ADDIS ABABA (Reuters) – Ethiopia’s state-appointed rights commission said on Monday it was investigating a video showing a group of fighters in Ethiopian army fatigues abusing and shooting a boy they accused of being from the embattled Tigray region.

The video, widely shared on social media since Friday, showed a group of men in Ethiopian army combat fatigues stoning, taunting and kicking a boy with a bloodied face, before shooting him in the stomach.

Badges on the chests of several fighters read “Ethiopian Army”. Reuters was unable to confirm their identity independently.

“We are trying to gather information on the distressing incident,” Daniel Bekele, the head of the Ethiopian Human Rights Commission (EHRC) told Reuters in a text message.

Neither Ethiopia government spokesperson Legesse Tulu, military spokesman Colonel Getnet Adane responded to requests for comment on the video.

In March the EHRC said all sides involved in the conflict in northern Ethiopia had committed human rights violations, including extrajudicial killings, which may constitute war crimes and crimes against humanity.

In the video, the fighters accuse the boy of being from the town of Abiy Addi in central Tigray, a region whose forces have been fighting the central government since November 2020.

Tigrayan leaders accuse Prime Minister Abiy Ahmed of wanting to centralise power at the expense of the regions; he accuses them of wanting to regain national power, which they lost when he was appointed in 2018.

“Don’t kill him, let him suffer,” said one man, as another adds: “He can’t talk now, we were first supposed to get information from him.”

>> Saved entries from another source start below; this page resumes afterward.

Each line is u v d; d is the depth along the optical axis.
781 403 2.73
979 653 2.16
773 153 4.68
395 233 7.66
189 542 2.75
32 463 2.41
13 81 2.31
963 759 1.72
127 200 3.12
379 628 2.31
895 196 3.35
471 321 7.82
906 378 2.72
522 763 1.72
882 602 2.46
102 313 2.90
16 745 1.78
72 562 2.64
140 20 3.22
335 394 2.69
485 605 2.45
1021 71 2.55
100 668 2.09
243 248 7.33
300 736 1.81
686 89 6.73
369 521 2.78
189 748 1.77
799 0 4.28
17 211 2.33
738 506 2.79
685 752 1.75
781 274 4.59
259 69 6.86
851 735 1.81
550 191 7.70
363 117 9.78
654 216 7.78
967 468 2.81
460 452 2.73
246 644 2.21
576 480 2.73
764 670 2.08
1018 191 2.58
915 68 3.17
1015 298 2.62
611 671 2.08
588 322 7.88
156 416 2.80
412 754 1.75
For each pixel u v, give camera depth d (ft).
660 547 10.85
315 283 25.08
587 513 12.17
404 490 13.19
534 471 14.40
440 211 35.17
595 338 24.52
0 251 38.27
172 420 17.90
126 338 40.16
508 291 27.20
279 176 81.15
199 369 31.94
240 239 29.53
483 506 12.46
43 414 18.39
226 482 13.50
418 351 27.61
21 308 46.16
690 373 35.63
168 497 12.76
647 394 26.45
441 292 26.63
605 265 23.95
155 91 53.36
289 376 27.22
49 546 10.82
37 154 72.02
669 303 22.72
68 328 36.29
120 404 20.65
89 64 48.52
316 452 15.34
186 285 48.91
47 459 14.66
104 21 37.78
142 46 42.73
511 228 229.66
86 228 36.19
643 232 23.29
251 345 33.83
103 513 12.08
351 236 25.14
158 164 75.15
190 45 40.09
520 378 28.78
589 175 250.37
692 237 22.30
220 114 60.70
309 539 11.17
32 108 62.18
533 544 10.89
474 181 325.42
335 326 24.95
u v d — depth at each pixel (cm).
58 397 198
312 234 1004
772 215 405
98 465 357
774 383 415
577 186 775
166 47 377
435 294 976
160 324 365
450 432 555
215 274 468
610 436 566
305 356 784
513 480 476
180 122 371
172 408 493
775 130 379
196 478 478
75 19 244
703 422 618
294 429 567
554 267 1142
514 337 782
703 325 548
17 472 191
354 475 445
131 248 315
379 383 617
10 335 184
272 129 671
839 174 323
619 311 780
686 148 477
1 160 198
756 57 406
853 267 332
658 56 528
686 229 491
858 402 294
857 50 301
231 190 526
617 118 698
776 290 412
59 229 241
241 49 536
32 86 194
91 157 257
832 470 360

“We should have buried him alive,” another man said. One man hands a small girl a rock to throw at the boy’s head, and later the men force bank notes into the boy’s mouth as he lies bleeding from a head wound.

Reuters was not able to verify the time and location where the video was filmed or the actions it showed. The boy’s fate was unclear.

In March, the EHRC said soldiers and regional security forces had shot dead ten civilians – Tigrayans and ethnic Gumuz – after an attack on a military convoy left 53 people dead. Some of the bodies were burned, and an eleventh Tigrayan man thrown onto the pyre alive, the commission said. The film of the flaming man trying to escape and being pushed back by uniformed security forces was posted on social media.

The government promised to punish those responsible but it is unclear if any action was taken.